The Book of the Dead, Book of the Sky, and Book of the Night. The structure follows the soul’s complete passage: Death & Descent, Judgment & Witness, The Great Tribulation, Spells & Protection, The Pylons, Encounters & Mythology, and Resurrection & Arrival. Each movement maps a different register of the netherworld — political, mythological, personal, and collective — with the dead civilians present throughout as the souls the work refuses to abandon.


The biomorphic figures — called “the sprites” — are the souls of the dead and witnesses to atrocity: restless, urgent, refusing erasure. They emerged through spontaneous action painting, a process long used to work through grief; here they became vessels for collective mourning. The gestural marks and hieroglyphic-like scrawls embedded throughout the paintings function simultaneously as ancient ritual language and contemporary testimony. Two quadriptychs anchor the exhibition: The Great Tribulation — four paintings addressing ethical AI, resistance, and the refusal to comply — and The Pylons, a night-reckoning sequence moving from destruction through confession, rebellion, and the preparation of the dead.

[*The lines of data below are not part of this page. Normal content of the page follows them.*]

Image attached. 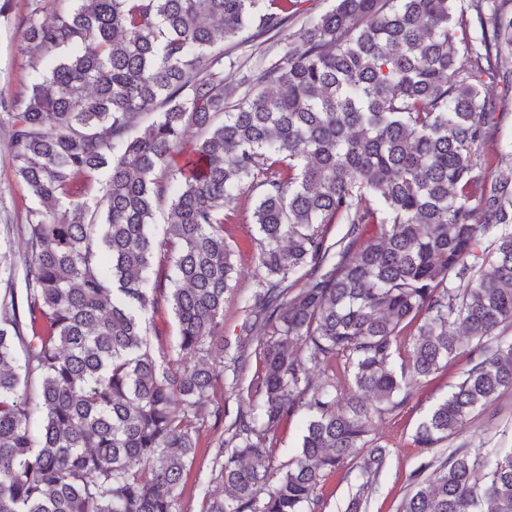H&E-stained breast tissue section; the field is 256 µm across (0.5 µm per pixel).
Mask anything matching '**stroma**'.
Here are the masks:
<instances>
[{
  "instance_id": "35a3bbf8",
  "label": "stroma",
  "mask_w": 512,
  "mask_h": 512,
  "mask_svg": "<svg viewBox=\"0 0 512 512\" xmlns=\"http://www.w3.org/2000/svg\"><path fill=\"white\" fill-rule=\"evenodd\" d=\"M29 0H0V88L22 92L29 81L31 69L28 57L20 51L17 23L28 13ZM8 133L0 128V243L9 242L13 251L23 248V235L6 233L9 224H25L26 209L31 200L18 178L7 149ZM257 203L254 193L244 192L237 202V211L226 229L234 246L236 261L242 270L236 288L224 304V338L236 344L245 321L244 305L250 298L256 267L253 237V211ZM467 356H459L447 368L433 374L415 390L407 406L400 412L382 416L377 422V435L390 449L386 470L380 475L376 490L365 512H397L410 490L407 477L418 462V452L411 441L418 423L451 391L468 369ZM223 437L222 430L203 431L195 464L183 480L182 501L186 512H199L201 490L211 478V450ZM464 442H483L487 446H512V391L505 392L490 405L477 410L468 424L449 437V447Z\"/></svg>"
}]
</instances>
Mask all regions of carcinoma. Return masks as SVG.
Masks as SVG:
<instances>
[{
	"instance_id": "1",
	"label": "carcinoma",
	"mask_w": 512,
	"mask_h": 512,
	"mask_svg": "<svg viewBox=\"0 0 512 512\" xmlns=\"http://www.w3.org/2000/svg\"><path fill=\"white\" fill-rule=\"evenodd\" d=\"M41 2L18 23L30 82L0 89L36 203L22 287L0 251V512H183L227 369L224 224L244 190L258 273L231 361L254 344L259 367L247 407L227 424L213 410L200 512H324L349 464L360 512L389 456L375 418L461 353L398 512H512V447L433 453L512 391V343L493 345L512 326V166L492 147L512 0H336L297 32L305 0H58L48 18ZM246 29L265 46L251 64L224 49ZM162 307L177 336L155 352ZM301 410L300 450L277 465ZM305 430L303 412L284 421L274 440L273 455L277 464L287 463L299 451ZM222 430V426L218 430L209 427L203 431L200 437L195 464L183 480L182 501L187 512H198L201 508V490L203 487H207L211 478L209 472L210 450L217 448L220 439L224 438Z\"/></svg>"
}]
</instances>
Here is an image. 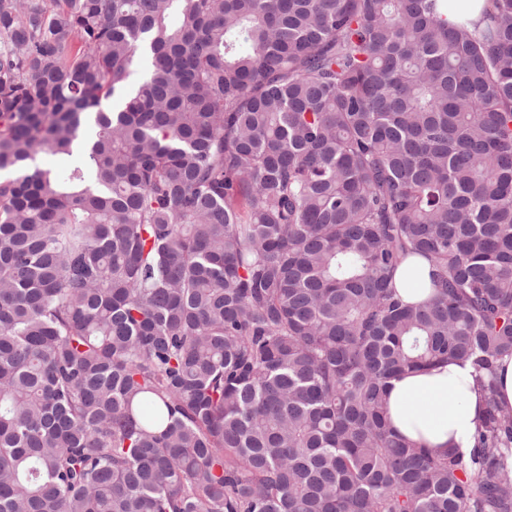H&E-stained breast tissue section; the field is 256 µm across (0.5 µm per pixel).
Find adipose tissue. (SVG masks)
I'll list each match as a JSON object with an SVG mask.
<instances>
[{
    "label": "adipose tissue",
    "mask_w": 512,
    "mask_h": 512,
    "mask_svg": "<svg viewBox=\"0 0 512 512\" xmlns=\"http://www.w3.org/2000/svg\"><path fill=\"white\" fill-rule=\"evenodd\" d=\"M484 413L470 363L447 362L388 382L385 415L391 429L430 454L469 452Z\"/></svg>",
    "instance_id": "1"
}]
</instances>
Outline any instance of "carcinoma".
Segmentation results:
<instances>
[{
	"instance_id": "carcinoma-1",
	"label": "carcinoma",
	"mask_w": 512,
	"mask_h": 512,
	"mask_svg": "<svg viewBox=\"0 0 512 512\" xmlns=\"http://www.w3.org/2000/svg\"><path fill=\"white\" fill-rule=\"evenodd\" d=\"M445 4L0 0V512H512V0ZM483 0H448V20L475 19L481 10ZM429 263L420 257L407 260L396 271L393 284L404 300L418 302L431 295V288H412L411 282L418 278L428 279ZM497 398L506 410H512V356L502 358L496 370ZM484 408L469 362L404 373L389 380L386 391L385 415L391 429L436 456L448 448L468 453Z\"/></svg>"
}]
</instances>
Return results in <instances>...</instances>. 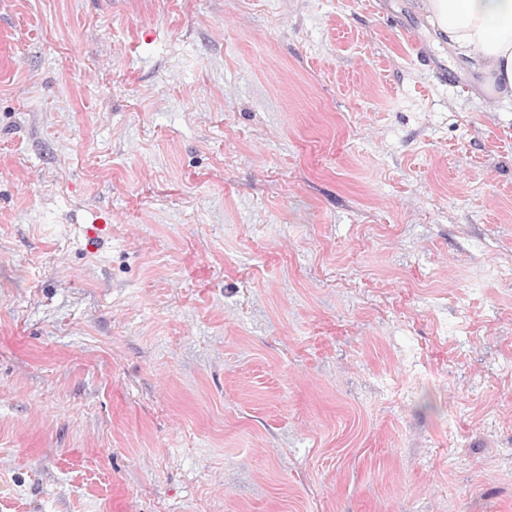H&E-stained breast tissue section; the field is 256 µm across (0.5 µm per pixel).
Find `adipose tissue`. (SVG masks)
<instances>
[{
  "label": "adipose tissue",
  "mask_w": 512,
  "mask_h": 512,
  "mask_svg": "<svg viewBox=\"0 0 512 512\" xmlns=\"http://www.w3.org/2000/svg\"><path fill=\"white\" fill-rule=\"evenodd\" d=\"M434 30L474 60L495 100L512 101V0H418Z\"/></svg>",
  "instance_id": "obj_1"
}]
</instances>
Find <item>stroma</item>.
Wrapping results in <instances>:
<instances>
[{
    "instance_id": "obj_1",
    "label": "stroma",
    "mask_w": 512,
    "mask_h": 512,
    "mask_svg": "<svg viewBox=\"0 0 512 512\" xmlns=\"http://www.w3.org/2000/svg\"><path fill=\"white\" fill-rule=\"evenodd\" d=\"M414 0H0V512H512V103Z\"/></svg>"
}]
</instances>
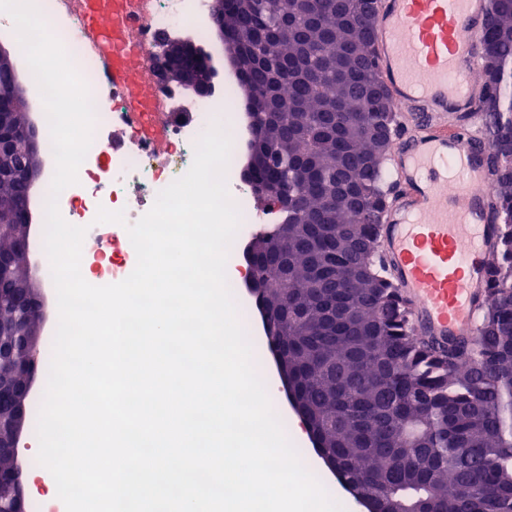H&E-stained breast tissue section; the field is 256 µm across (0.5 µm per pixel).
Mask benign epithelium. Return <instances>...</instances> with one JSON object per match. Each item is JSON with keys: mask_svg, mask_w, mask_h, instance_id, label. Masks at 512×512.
<instances>
[{"mask_svg": "<svg viewBox=\"0 0 512 512\" xmlns=\"http://www.w3.org/2000/svg\"><path fill=\"white\" fill-rule=\"evenodd\" d=\"M375 4L373 0H359L358 29L361 40L372 44ZM149 63L156 82L164 90L176 82L200 98L211 96L216 89L212 61L193 42L181 38L164 37L149 55ZM0 77L10 86V93L0 95V181L21 178L34 182L41 173L37 140L30 118L26 117V98L17 83L16 69L11 53L0 47ZM377 98L378 118L365 128L366 136L377 147L368 165L379 167L393 147L391 121L385 116L388 101L385 86L378 79L365 86ZM10 224H23L31 228L32 211L29 204L16 208L7 215ZM30 253V233L16 240L14 251L0 254V303L7 302L14 309L10 322H0V365L8 364L20 372L25 381L16 386L0 378V401H13L18 396L29 395L32 370L36 363L37 342L40 330L27 325L30 314L41 316L40 292L34 283L11 284L12 266L16 258H26ZM25 424V413L10 419L0 417V436L8 435V443L0 442V449L9 448L13 457L19 456V443ZM0 512H27L19 467L0 471Z\"/></svg>", "mask_w": 512, "mask_h": 512, "instance_id": "obj_1", "label": "benign epithelium"}]
</instances>
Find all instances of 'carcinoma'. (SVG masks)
Returning a JSON list of instances; mask_svg holds the SVG:
<instances>
[{"label": "carcinoma", "instance_id": "cac0c4a2", "mask_svg": "<svg viewBox=\"0 0 512 512\" xmlns=\"http://www.w3.org/2000/svg\"><path fill=\"white\" fill-rule=\"evenodd\" d=\"M224 25L252 31L297 12L298 0H266L254 12L230 11ZM311 18L280 29L271 53L238 71L245 95L270 113L267 139L288 142L301 181L269 168L262 179L280 193L258 202L279 210L271 229L253 237L248 255L267 335L296 409L321 455L369 512H512V5L491 13L483 55L501 59L499 76L483 78L480 110L500 222L489 246L486 288L475 336L442 345L415 334L398 289L376 268L377 212H353L361 190L380 189L381 170L360 167L345 184L336 164L356 144L345 118L371 115L355 95L336 100L320 69L351 36L345 19L357 0H312ZM32 187L0 184V211L31 199ZM288 231V250L276 240ZM366 266L361 279L353 271Z\"/></svg>", "mask_w": 512, "mask_h": 512}]
</instances>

These paintings were paired with multimedia animations distributed across social media channels in 2025, reaching viewers across multiple countries before the Instagram, mobile, and email accounts associated with the work were hijacked in October 2025. The series is a memorial to all souls lost on October 7, 2023, and to the subsequent, unrestrained annihilation of Gaza’s civilian population — primarily children. It documents both the atrocities themselves and the platform censorship infrastructure that enabled their suppression. By cloaking urgent political content in the language of mythology, direct testimony moved through channels that had closed to direct speech.


The ancient Egyptians believed the soul had to pass through gates, answer questions, be weighed and judged before reaching the afterlife. The people of Gaza are passing through their own netherworld while the world watches.


These paintings are an act of witness — a refusal to forget, and an insistence that their deaths, and their lives, be remembered.